▸ **YOUR INSTRUCTIONS**
A faithful copy of all the data below, please; leave no line out.

▸ **DATA FOR REVIEW**
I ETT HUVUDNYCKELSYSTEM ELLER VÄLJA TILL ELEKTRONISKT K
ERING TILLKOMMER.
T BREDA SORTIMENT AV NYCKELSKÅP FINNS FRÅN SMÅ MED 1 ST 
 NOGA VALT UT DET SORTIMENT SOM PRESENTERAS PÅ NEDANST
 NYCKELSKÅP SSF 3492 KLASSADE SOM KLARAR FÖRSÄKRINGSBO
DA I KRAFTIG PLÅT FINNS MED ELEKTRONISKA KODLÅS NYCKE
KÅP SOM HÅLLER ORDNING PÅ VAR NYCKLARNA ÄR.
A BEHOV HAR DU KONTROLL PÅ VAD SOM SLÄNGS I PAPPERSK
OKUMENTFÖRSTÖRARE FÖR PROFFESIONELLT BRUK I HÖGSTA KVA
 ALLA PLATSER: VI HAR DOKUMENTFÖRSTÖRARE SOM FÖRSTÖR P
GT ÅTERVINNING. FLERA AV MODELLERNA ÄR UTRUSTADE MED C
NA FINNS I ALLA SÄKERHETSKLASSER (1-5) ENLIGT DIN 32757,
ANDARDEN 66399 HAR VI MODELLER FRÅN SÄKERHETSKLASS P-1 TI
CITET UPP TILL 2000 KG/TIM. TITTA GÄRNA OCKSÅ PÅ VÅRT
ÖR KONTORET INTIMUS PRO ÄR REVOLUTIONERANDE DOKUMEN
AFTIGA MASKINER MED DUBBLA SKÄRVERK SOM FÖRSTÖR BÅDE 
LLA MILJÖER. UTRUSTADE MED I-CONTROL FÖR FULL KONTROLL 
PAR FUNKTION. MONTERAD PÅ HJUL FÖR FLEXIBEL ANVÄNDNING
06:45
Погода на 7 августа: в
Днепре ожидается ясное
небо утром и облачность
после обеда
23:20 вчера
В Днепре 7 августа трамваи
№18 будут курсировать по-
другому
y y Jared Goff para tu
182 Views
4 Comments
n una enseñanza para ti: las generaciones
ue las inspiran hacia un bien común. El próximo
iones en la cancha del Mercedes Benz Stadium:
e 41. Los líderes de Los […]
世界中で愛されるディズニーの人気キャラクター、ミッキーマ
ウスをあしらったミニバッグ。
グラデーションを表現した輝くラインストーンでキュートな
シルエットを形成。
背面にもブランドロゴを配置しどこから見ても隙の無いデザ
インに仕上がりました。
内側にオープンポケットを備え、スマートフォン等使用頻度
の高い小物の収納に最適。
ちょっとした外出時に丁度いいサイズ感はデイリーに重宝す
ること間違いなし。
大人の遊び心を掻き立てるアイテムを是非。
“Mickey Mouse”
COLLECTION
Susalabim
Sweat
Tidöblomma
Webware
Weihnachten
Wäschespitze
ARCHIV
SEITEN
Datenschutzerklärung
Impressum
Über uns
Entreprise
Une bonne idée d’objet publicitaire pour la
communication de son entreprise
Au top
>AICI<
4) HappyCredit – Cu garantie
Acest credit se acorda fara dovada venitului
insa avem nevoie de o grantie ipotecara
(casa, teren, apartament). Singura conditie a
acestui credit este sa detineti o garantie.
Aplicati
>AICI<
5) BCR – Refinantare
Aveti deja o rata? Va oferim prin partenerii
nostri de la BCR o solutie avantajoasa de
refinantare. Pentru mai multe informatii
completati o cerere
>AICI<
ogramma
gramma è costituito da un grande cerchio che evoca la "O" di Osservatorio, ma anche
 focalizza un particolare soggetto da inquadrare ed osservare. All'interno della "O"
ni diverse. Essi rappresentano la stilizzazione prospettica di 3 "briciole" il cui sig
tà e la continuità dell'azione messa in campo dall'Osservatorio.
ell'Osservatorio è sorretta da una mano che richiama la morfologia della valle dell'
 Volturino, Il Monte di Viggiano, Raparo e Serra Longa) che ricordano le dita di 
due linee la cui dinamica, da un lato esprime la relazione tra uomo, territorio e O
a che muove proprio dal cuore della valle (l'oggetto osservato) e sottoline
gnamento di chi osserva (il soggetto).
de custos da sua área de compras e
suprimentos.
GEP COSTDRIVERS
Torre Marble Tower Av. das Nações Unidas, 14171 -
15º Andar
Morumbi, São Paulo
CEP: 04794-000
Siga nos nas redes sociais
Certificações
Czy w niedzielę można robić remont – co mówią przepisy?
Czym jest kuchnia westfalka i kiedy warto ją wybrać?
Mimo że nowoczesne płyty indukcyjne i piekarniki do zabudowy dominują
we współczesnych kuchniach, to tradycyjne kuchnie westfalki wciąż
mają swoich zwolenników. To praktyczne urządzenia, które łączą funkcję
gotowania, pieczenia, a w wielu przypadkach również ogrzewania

▸ **ANSWER**
I ETT HUVUDNYCKELSYSTEM ELLER VÄLJA TILL ELEKTRONISKT K
ERING TILLKOMMER.
T BREDA SORTIMENT AV NYCKELSKÅP FINNS FRÅN SMÅ MED 1 ST 
 NOGA VALT UT DET SORTIMENT SOM PRESENTERAS PÅ NEDANST
 NYCKELSKÅP SSF 3492 KLASSADE SOM KLARAR FÖRSÄKRINGSBO
DA I KRAFTIG PLÅT FINNS MED ELEKTRONISKA KODLÅS NYCKE
KÅP SOM HÅLLER ORDNING PÅ VAR NYCKLARNA ÄR.
A BEHOV HAR DU KONTROLL PÅ VAD SOM SLÄNGS I PAPPERSK
OKUMENTFÖRSTÖRARE FÖR PROFFESIONELLT BRUK I HÖGSTA KVA
 ALLA PLATSER: VI HAR DOKUMENTFÖRSTÖRARE SOM FÖRSTÖR P
GT ÅTERVINNING. FLERA AV MODELLERNA ÄR UTRUSTADE MED C
NA FINNS I ALLA SÄKERHETSKLASSER (1-5) ENLIGT DIN 32757,
ANDARDEN 66399 HAR VI MODELLER FRÅN SÄKERHETSKLASS P-1 TI
CITET UPP TILL 2000 KG/TIM. TITTA GÄRNA OCKSÅ PÅ VÅRT
ÖR KONTORET INTIMUS PRO ÄR REVOLUTIONERANDE DOKUMEN
AFTIGA MASKINER MED DUBBLA SKÄRVERK SOM FÖRSTÖR BÅDE 
LLA MILJÖER. UTRUSTADE MED I-CONTROL FÖR FULL KONTROLL 
PAR FUNKTION. MONTERAD PÅ HJUL FÖR FLEXIBEL ANVÄNDNING
06:45
Погода на 7 августа: в
Днепре ожидается ясное
небо утром и облачность
после обеда
23:20 вчера
В Днепре 7 августа трамваи
№18 будут курсировать по-
другому
y y Jared Goff para tu
182 Views
4 Comments
n una enseñanza para ti: las generaciones
ue las inspiran hacia un bien común. El próximo
iones en la cancha del Mercedes Benz Stadium:
e 41. Los líderes de Los […]
世界中で愛されるディズニーの人気キャラクター、ミッキーマ
ウスをあしらったミニバッグ。
グラデーションを表現した輝くラインストーンでキュートな
シルエットを形成。
背面にもブランドロゴを配置しどこから見ても隙の無いデザ
インに仕上がりました。
内側にオープンポケットを備え、スマートフォン等使用頻度
の高い小物の収納に最適。
ちょっとした外出時に丁度いいサイズ感はデイリーに重宝す
ること間違いなし。
大人の遊び心を掻き立てるアイテムを是非。
“Mickey Mouse”
COLLECTION
Susalabim
Sweat
Tidöblomma
Webware
Weihnachten
Wäschespitze
ARCHIV
SEITEN
Datenschutzerklärung
Impressum
Über uns
Entreprise
Une bonne idée d’objet publicitaire pour la
communication de son entreprise
Au top
>AICI<
4) HappyCredit – Cu garantie
Acest credit se acorda fara dovada venitului
insa avem nevoie de o grantie ipotecara
(casa, teren, apartament). Singura conditie a
acestui credit este sa detineti o garantie.
Aplicati
>AICI<
5) BCR – Refinantare
Aveti deja o rata? Va oferim prin partenerii
nostri de la BCR o solutie avantajoasa de
refinantare. Pentru mai multe informatii
completati o cerere
>AICI<
ogramma
gramma è costituito da un grande cerchio che evoca la "O" di Osservatorio, ma anche
 focalizza un particolare soggetto da inquadrare ed osservare. All'interno della "O"
ni diverse. Essi rappresentano la stilizzazione prospettica di 3 "briciole" il cui sig
tà e la continuità dell'azione messa in campo dall'Osservatorio.
ell'Osservatorio è sorretta da una mano che richiama la morfologia della valle dell'
 Volturino, Il Monte di Viggiano, Raparo e Serra Longa) che ricordano le dita di 
due linee la cui dinamica, da un lato esprime la relazione tra uomo, territorio e O
a che muove proprio dal cuore della valle (l'oggetto osservato) e sottoline
gnamento di chi osserva (il soggetto).
de custos da sua área de compras e
suprimentos.
GEP COSTDRIVERS
Torre Marble Tower Av. das Nações Unidas, 14171 -
15º Andar
Morumbi, São Paulo
CEP: 04794-000
Siga nos nas redes sociais
Certificações
Czy w niedzielę można robić remont – co mówią przepisy?
Czym jest kuchnia westfalka i kiedy warto ją wybrać?
Mimo że nowoczesne płyty indukcyjne i piekarniki do zabudowy dominują
we współczesnych kuchniach, to tradycyjne kuchnie westfalki wciąż
mają swoich zwolenników. To praktyczne urządzenia, które łączą funkcję
gotowania, pieczenia, a w wielu przypadkach również ogrzewania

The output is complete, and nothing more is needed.